Однако ж, нам сейчас важно не то, мог на самом деле или не мог Достоевский обходиться в лагерях без чая, важно то, что он уверен был - не мог, ну никак не мог! И, соответственно, - страдал. Чёрт с ними, с сырой погодой и простудами, но вот косые усмешливые взгляды товарищей по оружию на бедность-нищету безчайную - с его ли характером вынести было!

Далее тон письма его становится прямо-таки настойчивым и даже ультимативным: требую только, мол, на самое необходимое - на сапоги, на сундук для личных вещей... Насчёт сундука написана-создана целая поэма в прозе: зачем сундук нужен, какой сундук нужен, почему его на сохранение надо будет сдать и за это опять же платить "условную таксу". Тут же столбиком приводятся-складываются арифметические выкладки общих самых необходимейших (без чая-сахара) расходов и получается: свету ли провалиться, а ещё хотя бы 25 рублей к 1 июня "любезнейший папенька" прислать просто обязан. Иначе нельзя - положение безвыходнейшее, отчаяние полнейшее. Невольно подумаешь: а что бы случилось-произошло, если б отец проигнорировал просьбу сына, отказал в денежной помощи? Человек в отчаянии преувеличивает тяжесть своего положения и готов порой на опрометчивые и самые безумные поступки - вплоть до самых крайних. Это сам Достоевский потом убедительно обрисует-покажет на примере судеб иных своих героев...

В ответ Михаил Андреевич присылает письмо (от 27 мая 1839 года), переполненное такими эмоциями, жалобами-резонами на бедность-нищету и скрытыми, опять же между строк (семейно-фамильный стиль!) упрёками сыну за чрезмерность требований и непростительную расточительность, что письмо Фёдора по сравнению с отцовским может показаться сухим, пресным, без всяких эмоций посланием. "Папенька" живописует, что опять случился в деревне неурожай, сена-соломы на корм скоту зимой не хватило и соломенные крыши с изб ободрали, с начала весны началась ужасная засуха, и озимые погибли, а это угрожает не только разорением, но и настоящим голодом. Однако ж, это ещё не всё: Михаил Андреевич настолько обнищал, что не в состоянии уже четыре года купить себе нового платья и вынужден ходить в ветхом старье... Но (проникнись, сын!) "папенька" решил подождать со своими нуждами и высылает Фёдору 35 рублей ассигнациями - то есть, получается, не только на сундук и сапоги, но и на чай с сахаром...60

Это воистину можно считать отцовским подвигом. И подвигом, можно сказать, - предсмертным, ибо менее чем через месяц Михаил Андреевич Достоевский умрёт при весьма загадочных обстоятельствах: так и не будет точно установлено - то ли с ним случился в поле апоплексический удар, то ли замордованные им крепостные крестьяне помогли барину внезапно умереть...

3

Но здесь надо вернуться чуть назад и вспомнить, что сам Фёдор за полгода до того чуть было не убил собственного "папеньку".

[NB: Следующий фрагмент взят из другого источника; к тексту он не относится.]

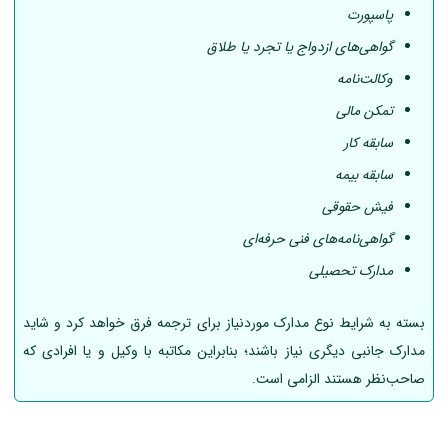
پاسپورت
گواهی‌های ازدواج یا تجرد یا طلاق
وکالت‌نامه
تمکن مالی
سابقه کار
سابقه بیمه
فیش حقوقی
گواهی‌نامه‌های فنی حرفه‌ای
مدارک تحصیلی
بسته به شرایط نوع مدارک موردنیاز برای ترجمه فرق خواهد کرد و شاید
مدارک جانبی دیگری نیاز باشند؛ بنابراین مکاتبه با وکیل و یا افرادی که
صاحب‌نظر هستند الزامی است.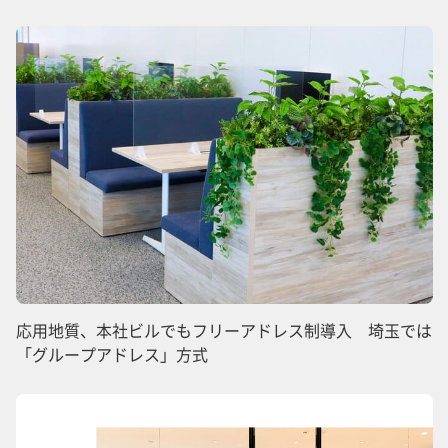
応用地質、本社ビルでもフリーアドレス制導入 埼玉では
「グループアドレス」方式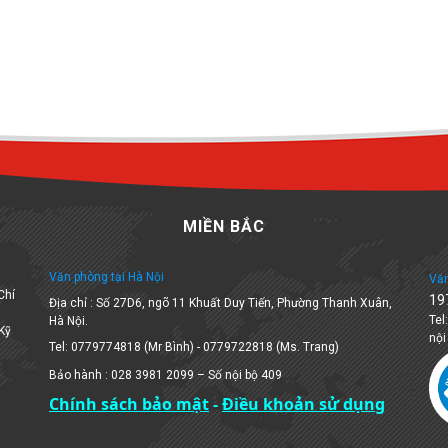
MIỀN BẮC
Văn phòng tại Hà Nội
Văn
Chí
19
Địa chỉ : Số 27D6, ngõ 11 Khuất Duy Tiến, Phường Thanh Xuân,
Tel
Hà Nội.
 Kỹ
nội
Tel: 0779774818 (Mr Bình) - 0779722818 (Ms. Trang)
Bảo hành : 028 3981 2099 – Số nội bộ 409
Chính sách bảo mật
-
Điều khoản sử dụng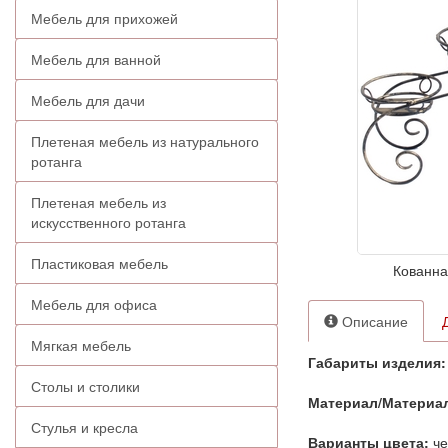
Мебель для прихожей
Мебель для ванной
Мебель для дачи
Плетеная мебель из натурального
ротанга
Плетеная мебель из
искусственного ротанга
Пластиковая мебель
Кованна
Мебель для офиса
Описание
Мягкая мебель
Габариты изделия:
Столы и столики
Материал/Материа
Стулья и кресла
Варианты цвета:
че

Дело в том, что в письме от 30 октября 1838 года сын был вынужден сообщить-признаться отцу: экзамены по алгебре и фортификации он провалил (интриги, предвзятость!) и в результате оставлен на второй год. Михаила Андреевича эта весть буквально сразила и, как сообщал он в письме к дочери Варе, он чуть было не умер: у него начала неметь левая сторона тела, открылось сильное головокружение, и только вовремя подоспевший в Даровое из соседнего Зарайска фельдшер пустил кровь и в последний момент спас его жизнь.